— Begin DATASET EXCERPTS —

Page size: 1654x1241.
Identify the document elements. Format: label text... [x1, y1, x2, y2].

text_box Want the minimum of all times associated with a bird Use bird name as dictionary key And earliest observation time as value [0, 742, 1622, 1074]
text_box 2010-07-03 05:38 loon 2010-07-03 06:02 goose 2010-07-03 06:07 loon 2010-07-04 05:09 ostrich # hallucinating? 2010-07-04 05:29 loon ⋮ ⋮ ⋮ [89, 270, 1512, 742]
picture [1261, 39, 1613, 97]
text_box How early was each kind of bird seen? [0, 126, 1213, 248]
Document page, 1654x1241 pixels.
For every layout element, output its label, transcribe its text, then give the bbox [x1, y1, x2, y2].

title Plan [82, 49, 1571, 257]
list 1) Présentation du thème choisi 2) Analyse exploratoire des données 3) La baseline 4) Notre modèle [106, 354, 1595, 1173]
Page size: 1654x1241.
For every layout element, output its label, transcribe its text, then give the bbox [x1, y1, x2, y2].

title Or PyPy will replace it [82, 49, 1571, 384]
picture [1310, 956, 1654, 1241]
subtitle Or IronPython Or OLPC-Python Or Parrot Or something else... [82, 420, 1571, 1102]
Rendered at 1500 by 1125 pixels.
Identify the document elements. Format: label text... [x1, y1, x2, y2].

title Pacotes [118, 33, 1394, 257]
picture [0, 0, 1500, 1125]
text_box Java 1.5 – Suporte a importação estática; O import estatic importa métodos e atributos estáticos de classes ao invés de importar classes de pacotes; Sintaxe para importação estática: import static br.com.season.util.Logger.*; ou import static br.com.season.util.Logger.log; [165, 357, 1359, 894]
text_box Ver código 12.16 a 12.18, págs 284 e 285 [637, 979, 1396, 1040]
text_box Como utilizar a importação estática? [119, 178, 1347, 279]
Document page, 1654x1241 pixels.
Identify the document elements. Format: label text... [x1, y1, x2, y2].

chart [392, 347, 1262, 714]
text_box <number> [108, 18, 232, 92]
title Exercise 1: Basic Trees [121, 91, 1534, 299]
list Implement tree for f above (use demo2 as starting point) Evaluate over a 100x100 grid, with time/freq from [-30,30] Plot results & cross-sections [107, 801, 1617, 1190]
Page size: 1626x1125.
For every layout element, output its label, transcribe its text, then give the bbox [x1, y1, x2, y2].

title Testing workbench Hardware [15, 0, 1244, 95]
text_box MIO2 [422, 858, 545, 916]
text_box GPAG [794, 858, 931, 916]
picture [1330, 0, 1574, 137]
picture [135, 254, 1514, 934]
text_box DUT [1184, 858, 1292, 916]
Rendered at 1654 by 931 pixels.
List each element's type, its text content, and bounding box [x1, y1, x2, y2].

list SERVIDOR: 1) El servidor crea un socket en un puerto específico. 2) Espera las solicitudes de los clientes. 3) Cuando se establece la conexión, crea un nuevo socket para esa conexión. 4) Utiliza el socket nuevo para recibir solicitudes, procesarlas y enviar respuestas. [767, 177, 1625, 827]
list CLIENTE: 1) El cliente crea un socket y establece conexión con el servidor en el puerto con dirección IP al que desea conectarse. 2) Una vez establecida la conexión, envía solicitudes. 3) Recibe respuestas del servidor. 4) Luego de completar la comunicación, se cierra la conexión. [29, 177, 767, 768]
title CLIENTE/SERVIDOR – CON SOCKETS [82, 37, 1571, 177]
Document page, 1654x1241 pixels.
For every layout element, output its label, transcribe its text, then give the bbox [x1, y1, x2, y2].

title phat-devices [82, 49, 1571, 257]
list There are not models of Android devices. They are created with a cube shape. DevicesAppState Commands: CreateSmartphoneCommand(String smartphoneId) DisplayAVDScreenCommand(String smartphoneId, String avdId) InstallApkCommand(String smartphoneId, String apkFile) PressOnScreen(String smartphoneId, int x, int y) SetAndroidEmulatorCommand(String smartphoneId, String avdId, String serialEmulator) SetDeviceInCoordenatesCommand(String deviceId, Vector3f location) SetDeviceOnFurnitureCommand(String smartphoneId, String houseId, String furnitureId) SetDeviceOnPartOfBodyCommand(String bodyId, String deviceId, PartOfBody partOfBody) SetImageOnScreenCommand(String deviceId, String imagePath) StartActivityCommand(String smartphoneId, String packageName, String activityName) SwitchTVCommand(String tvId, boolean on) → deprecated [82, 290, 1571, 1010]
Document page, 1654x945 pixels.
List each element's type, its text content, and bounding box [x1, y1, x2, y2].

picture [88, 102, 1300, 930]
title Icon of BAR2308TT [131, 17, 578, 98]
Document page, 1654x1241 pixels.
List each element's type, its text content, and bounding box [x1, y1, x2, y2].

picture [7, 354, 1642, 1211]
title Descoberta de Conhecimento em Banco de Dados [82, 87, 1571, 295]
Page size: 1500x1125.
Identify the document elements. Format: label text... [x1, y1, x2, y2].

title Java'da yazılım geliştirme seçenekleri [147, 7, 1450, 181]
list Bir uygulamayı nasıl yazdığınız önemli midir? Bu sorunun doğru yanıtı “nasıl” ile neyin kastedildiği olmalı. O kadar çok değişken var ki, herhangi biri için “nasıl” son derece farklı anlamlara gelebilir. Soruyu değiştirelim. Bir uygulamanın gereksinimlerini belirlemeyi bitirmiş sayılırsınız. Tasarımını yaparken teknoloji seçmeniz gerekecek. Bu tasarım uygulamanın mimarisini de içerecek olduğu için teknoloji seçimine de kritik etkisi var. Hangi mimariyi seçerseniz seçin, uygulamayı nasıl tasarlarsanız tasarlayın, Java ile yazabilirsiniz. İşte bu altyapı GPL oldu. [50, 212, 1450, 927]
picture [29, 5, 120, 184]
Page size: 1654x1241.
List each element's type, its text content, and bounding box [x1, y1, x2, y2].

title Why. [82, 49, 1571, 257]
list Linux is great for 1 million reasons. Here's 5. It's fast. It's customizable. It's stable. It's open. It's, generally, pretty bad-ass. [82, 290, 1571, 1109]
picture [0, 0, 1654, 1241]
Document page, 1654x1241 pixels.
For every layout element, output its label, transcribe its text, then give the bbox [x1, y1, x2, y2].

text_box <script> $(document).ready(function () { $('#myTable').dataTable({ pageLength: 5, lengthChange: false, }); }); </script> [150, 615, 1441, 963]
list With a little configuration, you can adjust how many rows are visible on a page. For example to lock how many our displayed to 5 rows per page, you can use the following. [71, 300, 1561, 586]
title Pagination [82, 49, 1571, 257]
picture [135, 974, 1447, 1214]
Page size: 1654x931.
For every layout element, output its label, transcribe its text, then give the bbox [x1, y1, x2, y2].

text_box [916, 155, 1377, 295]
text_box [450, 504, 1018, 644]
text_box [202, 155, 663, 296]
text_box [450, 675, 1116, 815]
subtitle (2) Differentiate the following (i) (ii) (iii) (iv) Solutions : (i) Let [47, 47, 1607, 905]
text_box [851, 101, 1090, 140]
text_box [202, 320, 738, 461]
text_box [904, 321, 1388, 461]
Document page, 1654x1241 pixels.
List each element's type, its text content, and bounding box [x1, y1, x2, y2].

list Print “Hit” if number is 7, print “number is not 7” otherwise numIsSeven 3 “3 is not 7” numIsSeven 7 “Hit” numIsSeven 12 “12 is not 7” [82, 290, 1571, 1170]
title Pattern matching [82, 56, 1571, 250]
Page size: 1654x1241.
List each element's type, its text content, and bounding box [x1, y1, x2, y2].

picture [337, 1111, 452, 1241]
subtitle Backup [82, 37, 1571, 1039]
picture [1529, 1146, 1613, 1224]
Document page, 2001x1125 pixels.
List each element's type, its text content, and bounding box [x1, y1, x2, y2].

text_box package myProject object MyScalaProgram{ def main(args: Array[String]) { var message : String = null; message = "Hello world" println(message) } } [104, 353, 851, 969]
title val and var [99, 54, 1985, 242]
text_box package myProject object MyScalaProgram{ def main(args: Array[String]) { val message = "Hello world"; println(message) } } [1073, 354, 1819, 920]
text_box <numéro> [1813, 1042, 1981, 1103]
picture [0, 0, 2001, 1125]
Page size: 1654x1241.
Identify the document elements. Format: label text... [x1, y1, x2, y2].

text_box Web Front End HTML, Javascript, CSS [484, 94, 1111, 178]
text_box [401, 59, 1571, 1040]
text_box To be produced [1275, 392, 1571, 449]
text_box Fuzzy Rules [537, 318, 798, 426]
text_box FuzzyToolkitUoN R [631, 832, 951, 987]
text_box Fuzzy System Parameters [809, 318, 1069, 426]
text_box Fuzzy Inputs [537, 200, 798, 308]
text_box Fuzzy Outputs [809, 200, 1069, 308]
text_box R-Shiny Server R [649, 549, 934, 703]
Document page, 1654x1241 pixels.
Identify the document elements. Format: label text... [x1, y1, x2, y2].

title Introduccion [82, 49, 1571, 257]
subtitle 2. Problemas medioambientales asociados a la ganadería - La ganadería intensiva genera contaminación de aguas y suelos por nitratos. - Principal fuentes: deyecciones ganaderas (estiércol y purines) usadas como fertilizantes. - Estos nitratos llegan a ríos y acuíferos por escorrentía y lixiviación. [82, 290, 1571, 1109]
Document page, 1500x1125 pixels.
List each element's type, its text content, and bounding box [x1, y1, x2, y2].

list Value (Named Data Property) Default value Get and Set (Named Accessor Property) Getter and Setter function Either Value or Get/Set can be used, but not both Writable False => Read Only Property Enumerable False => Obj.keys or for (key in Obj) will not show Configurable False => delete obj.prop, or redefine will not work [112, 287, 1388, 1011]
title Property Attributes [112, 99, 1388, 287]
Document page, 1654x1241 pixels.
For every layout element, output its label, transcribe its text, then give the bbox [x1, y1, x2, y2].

— End DATASET EXCERPTS —

WRITTEN REQUEST:
Copy out the lines of the material from the one containing "Document page, 2001x1125 pixels." through the one containing "text_box R-Shiny Server", inclusive, reproducing each line precisely.

RESPONSE:
Document page, 2001x1125 pixels.
List each element's type, its text content, and bounding box [x1, y1, x2, y2].

text_box package myProject object MyScalaProgram{ def main(args: Array[String]) { var message : String = null; message = "Hello world" println(message) } } [104, 353, 851, 969]
title val and var [99, 54, 1985, 242]
text_box package myProject object MyScalaProgram{ def main(args: Array[String]) { val message = "Hello world"; println(message) } } [1073, 354, 1819, 920]
text_box <numéro> [1813, 1042, 1981, 1103]
picture [0, 0, 2001, 1125]
Page size: 1654x1241.
Identify the document elements. Format: label text... [x1, y1, x2, y2].

text_box Web Front End HTML, Javascript, CSS [484, 94, 1111, 178]
text_box [401, 59, 1571, 1040]
text_box To be produced [1275, 392, 1571, 449]
text_box Fuzzy Rules [537, 318, 798, 426]
text_box FuzzyToolkitUoN R [631, 832, 951, 987]
text_box Fuzzy System Parameters [809, 318, 1069, 426]
text_box Fuzzy Inputs [537, 200, 798, 308]
text_box Fuzzy Outputs [809, 200, 1069, 308]
text_box R-Shiny Server R [649, 549, 934, 703]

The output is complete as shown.